**THE PROBLEM**
The line containing "What is the facing" and every line after it, through the last line of the records, are to be transcribed exactly, and nothing else.

==*==

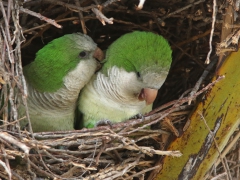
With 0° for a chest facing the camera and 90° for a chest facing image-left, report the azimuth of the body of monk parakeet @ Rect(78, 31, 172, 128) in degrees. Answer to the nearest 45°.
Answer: approximately 315°
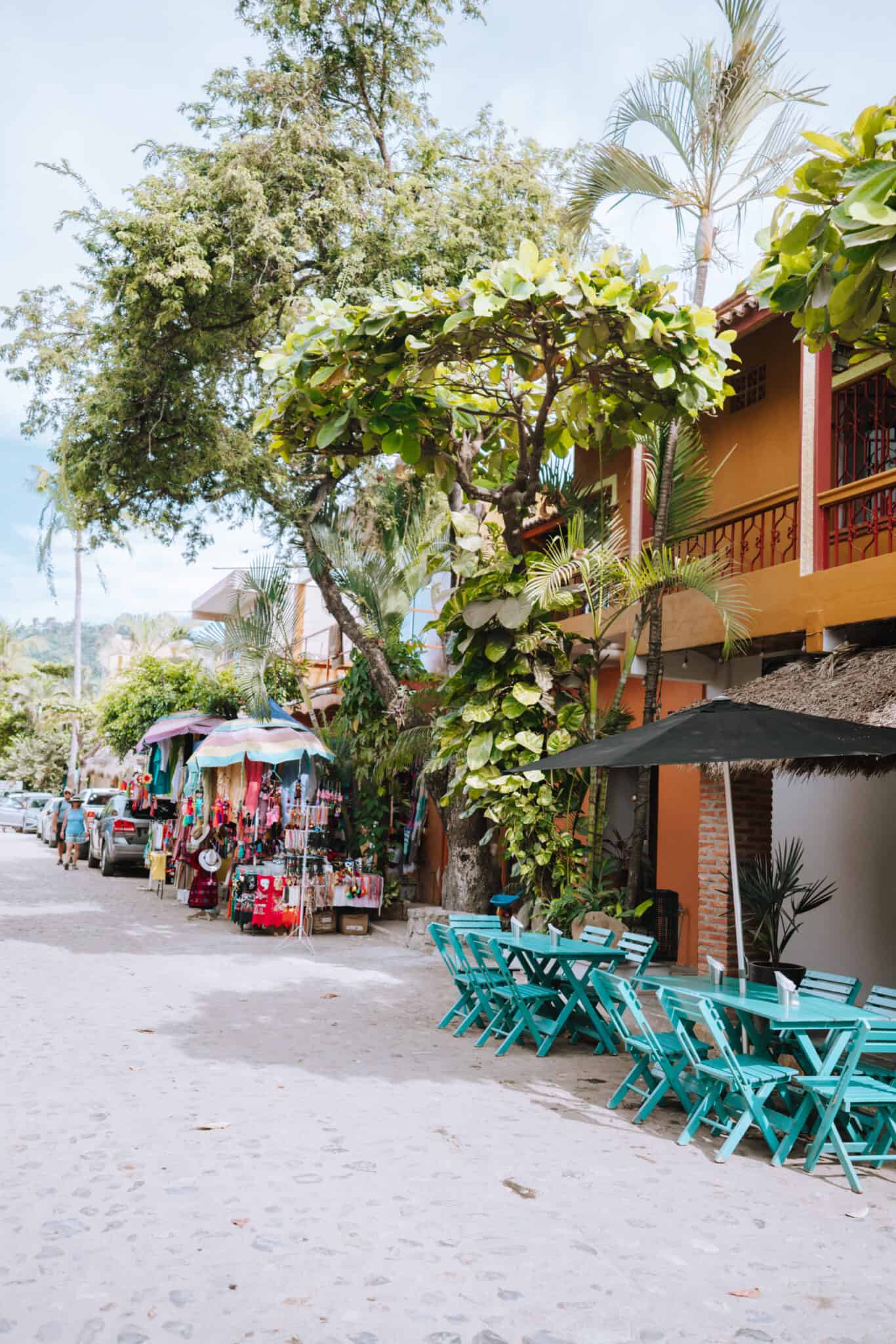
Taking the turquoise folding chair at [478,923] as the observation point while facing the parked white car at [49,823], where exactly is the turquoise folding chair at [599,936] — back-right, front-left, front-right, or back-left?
back-right

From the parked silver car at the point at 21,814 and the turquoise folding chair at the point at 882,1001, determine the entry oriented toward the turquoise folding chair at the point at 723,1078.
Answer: the turquoise folding chair at the point at 882,1001

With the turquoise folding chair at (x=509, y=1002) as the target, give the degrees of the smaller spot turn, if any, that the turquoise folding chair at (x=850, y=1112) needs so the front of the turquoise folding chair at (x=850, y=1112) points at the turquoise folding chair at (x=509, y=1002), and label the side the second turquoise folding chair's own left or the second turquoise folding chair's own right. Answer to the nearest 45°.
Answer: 0° — it already faces it

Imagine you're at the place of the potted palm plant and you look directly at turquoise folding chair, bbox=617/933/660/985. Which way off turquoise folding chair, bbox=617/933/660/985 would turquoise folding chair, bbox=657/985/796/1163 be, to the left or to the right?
left

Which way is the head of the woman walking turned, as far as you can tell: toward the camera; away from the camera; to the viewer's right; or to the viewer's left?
toward the camera

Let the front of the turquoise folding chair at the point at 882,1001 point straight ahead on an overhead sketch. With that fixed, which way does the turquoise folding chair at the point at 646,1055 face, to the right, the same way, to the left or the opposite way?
the opposite way

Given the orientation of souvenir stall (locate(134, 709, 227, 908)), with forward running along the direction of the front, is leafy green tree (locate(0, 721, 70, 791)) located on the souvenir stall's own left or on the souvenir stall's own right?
on the souvenir stall's own right

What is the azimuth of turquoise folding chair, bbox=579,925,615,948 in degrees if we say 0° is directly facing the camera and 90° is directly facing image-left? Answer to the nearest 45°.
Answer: approximately 45°

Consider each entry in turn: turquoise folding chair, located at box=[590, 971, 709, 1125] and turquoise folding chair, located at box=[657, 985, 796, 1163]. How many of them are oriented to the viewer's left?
0

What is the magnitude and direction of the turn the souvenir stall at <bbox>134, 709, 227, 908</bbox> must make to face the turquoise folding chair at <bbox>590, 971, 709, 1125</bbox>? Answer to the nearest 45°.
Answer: approximately 45° to its left

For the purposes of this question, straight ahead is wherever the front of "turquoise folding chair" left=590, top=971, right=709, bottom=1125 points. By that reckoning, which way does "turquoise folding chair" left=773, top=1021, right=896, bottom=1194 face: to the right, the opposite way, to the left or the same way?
to the left
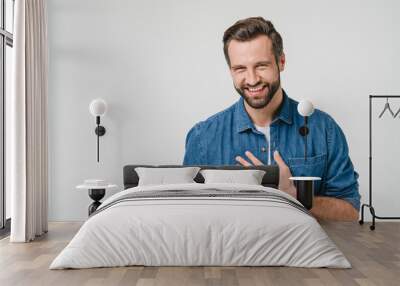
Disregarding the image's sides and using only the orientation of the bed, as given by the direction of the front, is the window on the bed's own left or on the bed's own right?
on the bed's own right

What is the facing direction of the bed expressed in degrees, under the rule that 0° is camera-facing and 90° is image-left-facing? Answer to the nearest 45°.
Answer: approximately 0°

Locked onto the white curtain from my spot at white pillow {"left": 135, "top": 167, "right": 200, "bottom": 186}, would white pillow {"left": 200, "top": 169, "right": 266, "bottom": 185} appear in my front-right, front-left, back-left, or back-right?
back-left

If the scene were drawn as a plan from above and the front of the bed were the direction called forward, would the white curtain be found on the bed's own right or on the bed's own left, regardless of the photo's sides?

==*==

**ANSWER TO THE PROBLEM**
What is the facing direction of the bed expressed in degrees, under the rule that 0° is camera-facing and 90° is image-left-facing? Answer to the nearest 45°.
Answer: approximately 0°

Locked onto the white curtain from my spot at white pillow {"left": 135, "top": 167, "right": 200, "bottom": 186}, would white pillow {"left": 200, "top": 169, "right": 266, "bottom": 185} appear in my front-right, front-left, back-left, or back-right?
back-left

If the scene were drawn as a plan from above and the front of the bed were the direction called forward, would the white curtain be found on the bed's own right or on the bed's own left, regardless of the photo's sides?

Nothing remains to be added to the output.